In the case of ondansetron in the treatment of alcohol dependence, the presence of a marker-negative group greatly facilitated the interpretation of the results. In the latter group, no drug-placebo separation was observed, supporting the notion that ondansetron truly exhibits genotype-specific effects. Had Johnson et al. conducted a simple biomarker-enriched study, the same effect would have been observed in the patients who were entered, but we would have no notion of whether it was relevant to the excluded group.
How will these kinds of findings translate to clinical practice? After some resistance to the notion of reducing their potential market share by looking for more responsive subgroups, drug developers have come around to the notion that a smaller piece of a big pie is better than no pie at all. The notion of drug-diagnostic codevelopment—the simultaneous validation of a new treatment and a new test to guide its use—has become an area of intense interest within the pharmaceutical world. With the forthcoming publication of new guidelines for drug-diagnostic codevelopment from the U.S. Food and Drug Administration, this process should only accelerate.
Still, some caution is also warranted. It bears noting that variation in the much-maligned serotonin transporter has been linked with an astonishingly broad array of phenotypes—from anxiety to antidepressant responsiveness to creative dance (
4). One might therefore fall back on the easy answer that many of these findings, like much of the published medical literature, simply represent type I error (
5). Alternatively, many of them may be correct but represent an example of pleiotropy, which is perhaps not surprising for such a fundamental brain process as serotonergic neurotransmission. That is, there is no reason to think that a variant might not be manifested in numerous ways—some adverse, some beneficial—which could include responsiveness to ondansetron, either directly or indirectly.

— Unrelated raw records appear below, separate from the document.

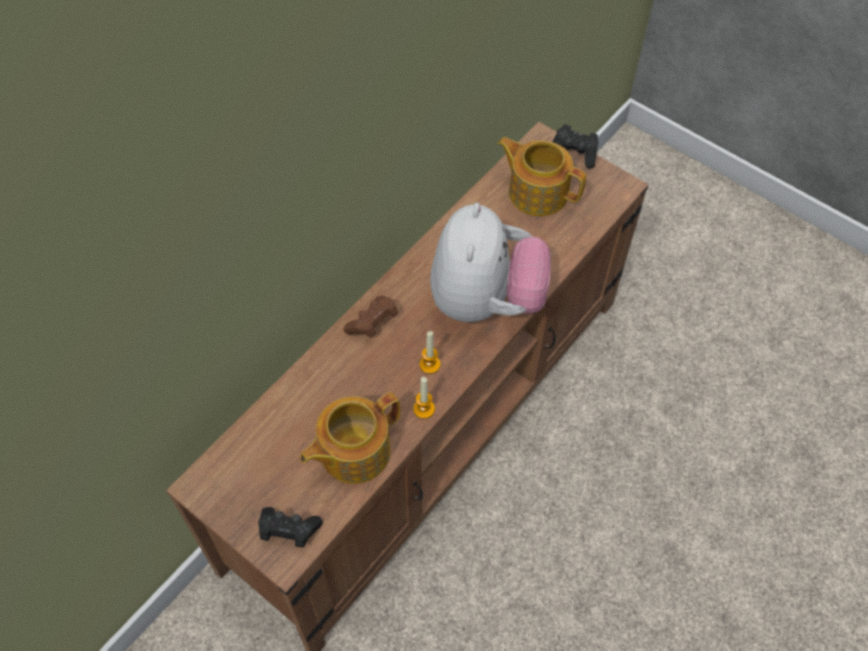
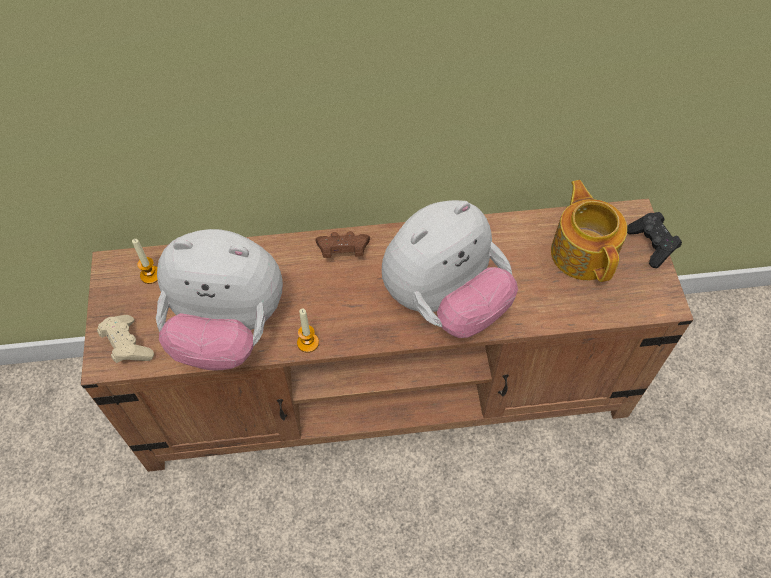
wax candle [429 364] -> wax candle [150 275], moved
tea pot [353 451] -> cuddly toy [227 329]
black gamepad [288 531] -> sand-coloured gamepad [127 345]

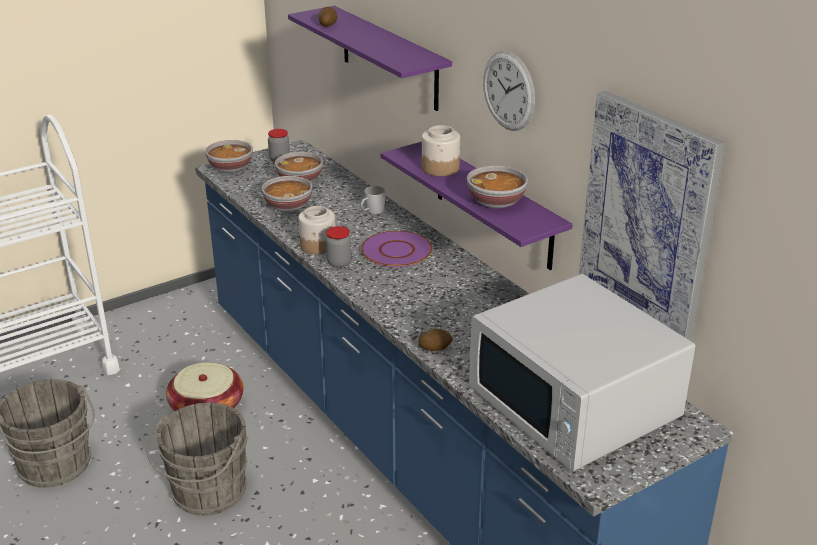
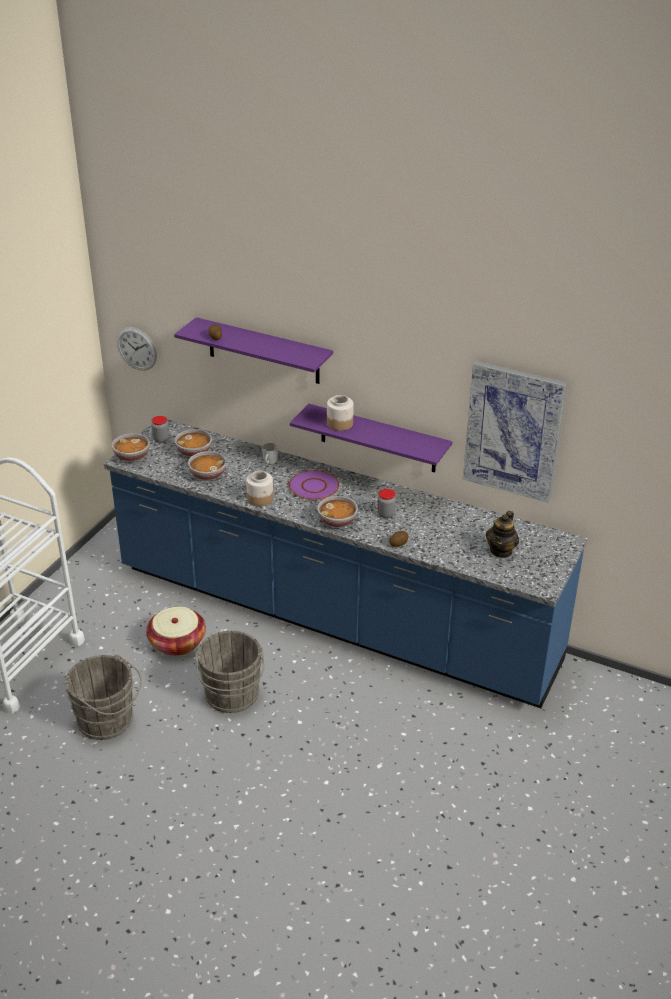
clock on the wall [508 91] -> clock on the wall [136 348], moved
deep dish [496 202] -> deep dish [337 521], moved
preserve jar [339 262] -> preserve jar [386 514], moved
white microwave oven [574 405] -> tea pot [501 551]

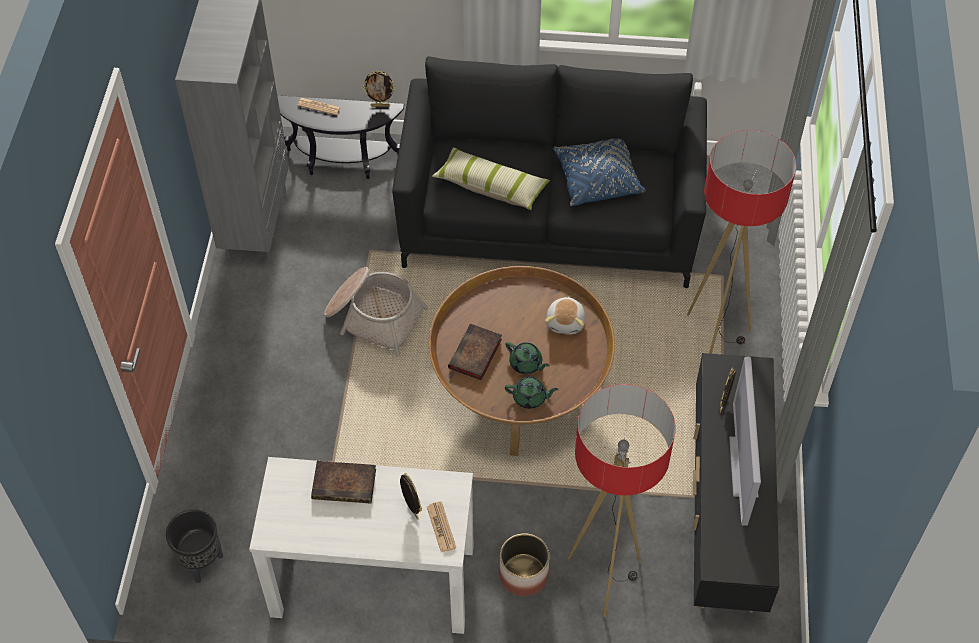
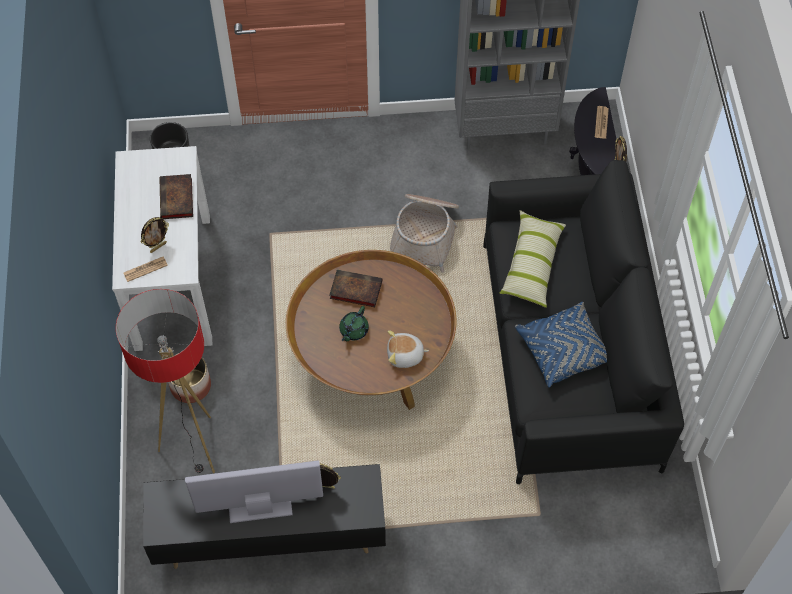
floor lamp [715 337] -> none
green-coloured tea pot [530 398] -> none

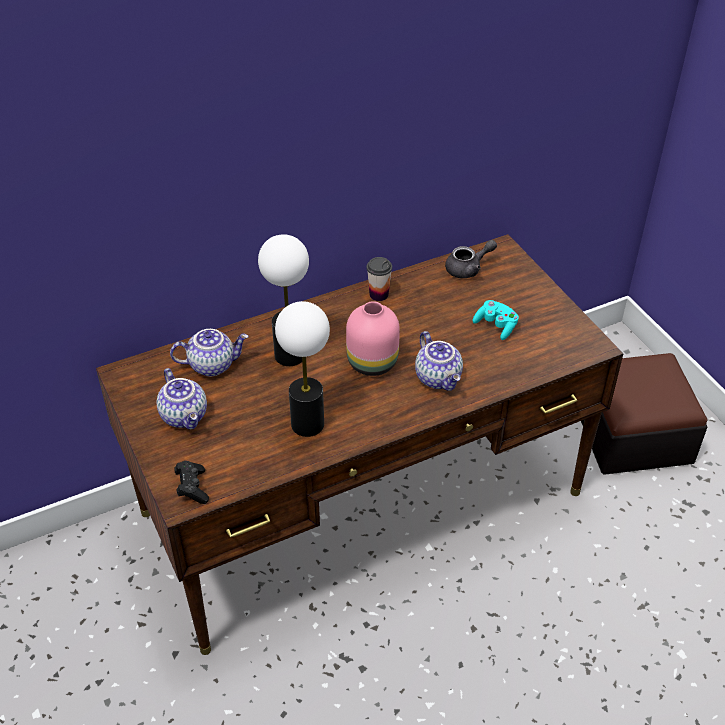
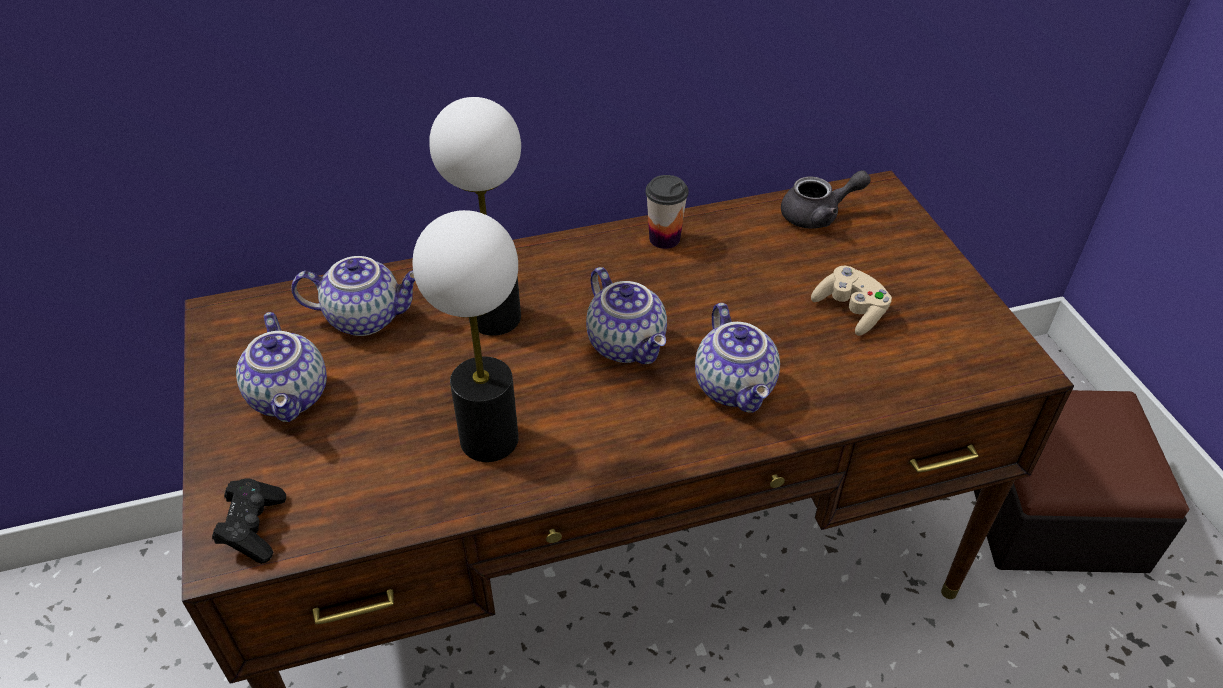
turquoise gamepad [496 326] -> sand-coloured gamepad [850 311]
pinkish vase [372 361] -> tea pot [628 344]

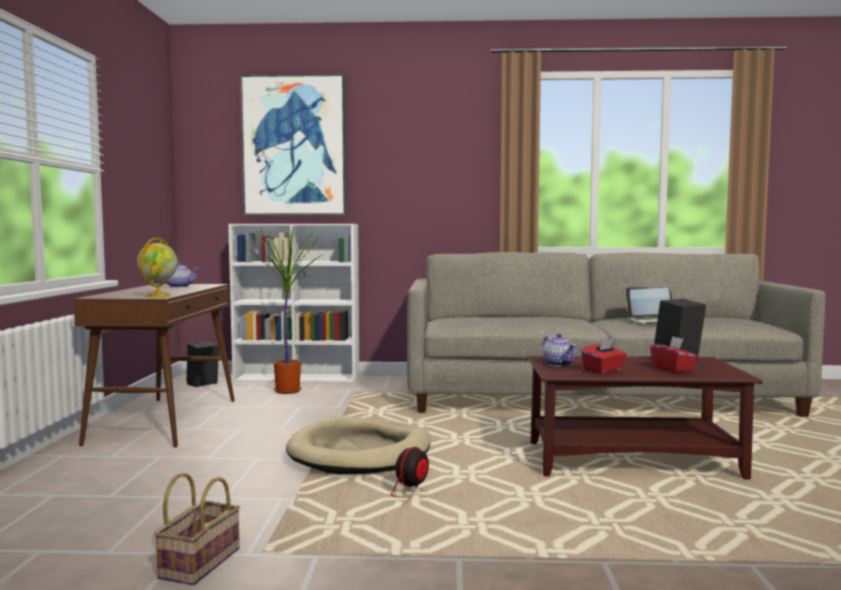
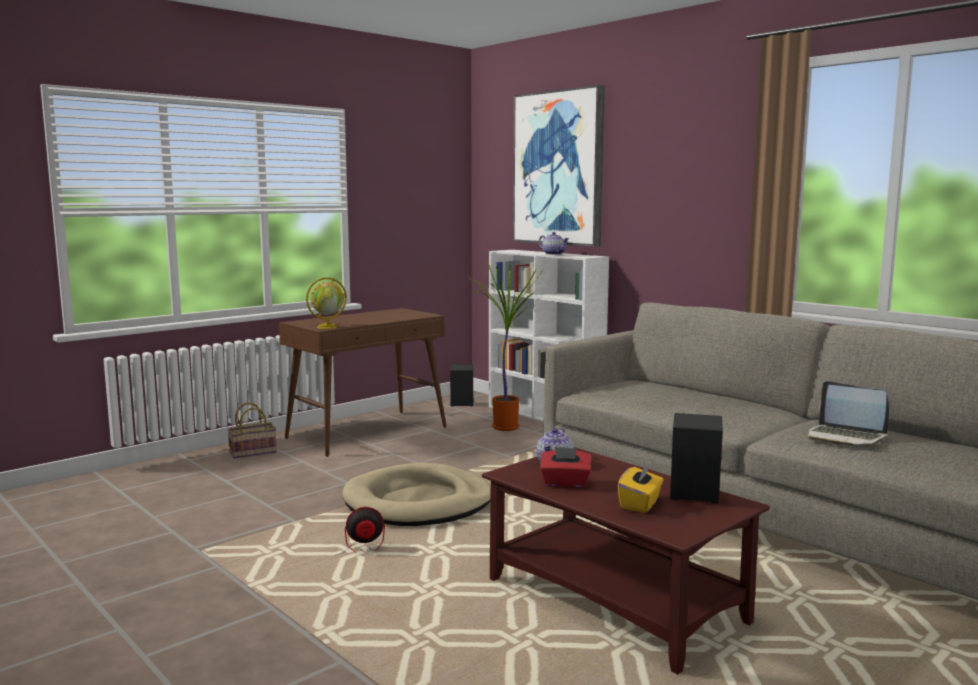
tea pot [179 286] -> tea pot [553 254], moved
red-coloured tissue box [673 369] -> yellowish tissue box [640 504]
basket [200 562] -> basket [254 452], moved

In a similar vein, recent investigations point to genetic complexity in psychiatric disorders, with many common or rare variations of modest effect increasing liability (
6). The limited pharmacogenomic literature in psychiatry supports this interpretation. Rather than presuming that all candidate gene associations are wrong, one might instead conclude that many of them are “right” but perhaps too small to be particularly useful as biomarkers. The question of whether such associations are of large enough effect to merit inclusion in clinical trials, as was done here, is a difficult one to answer other than empirically. For example, an investigation of mice carrying only a single copy of the calcium channel subunit coded by the
CACNA1C gene, premised on a small but genome-wide significant effect on bipolar liability, successfully identified behavioral differences from wild-type mice, suggesting that small genetic effects may still be put to good use at the bench (
7). The Johnson et al. study provides some validation for the corresponding approach in clinical investigation—that is, even genetic variations of relatively modest effect may still be put to good use in clinical/translational investigation.
More broadly, this study by Johnson and colleagues illustrates the thoughtful use of biological markers to tilt the odds in favor of finding novel therapies for psychiatric disorders. While the burgeoning number of markers to choose from may seem challenging to clinical investigators, conducting good clinical trials is itself no less challenging—so anything that improves the odds of success should be most welcome.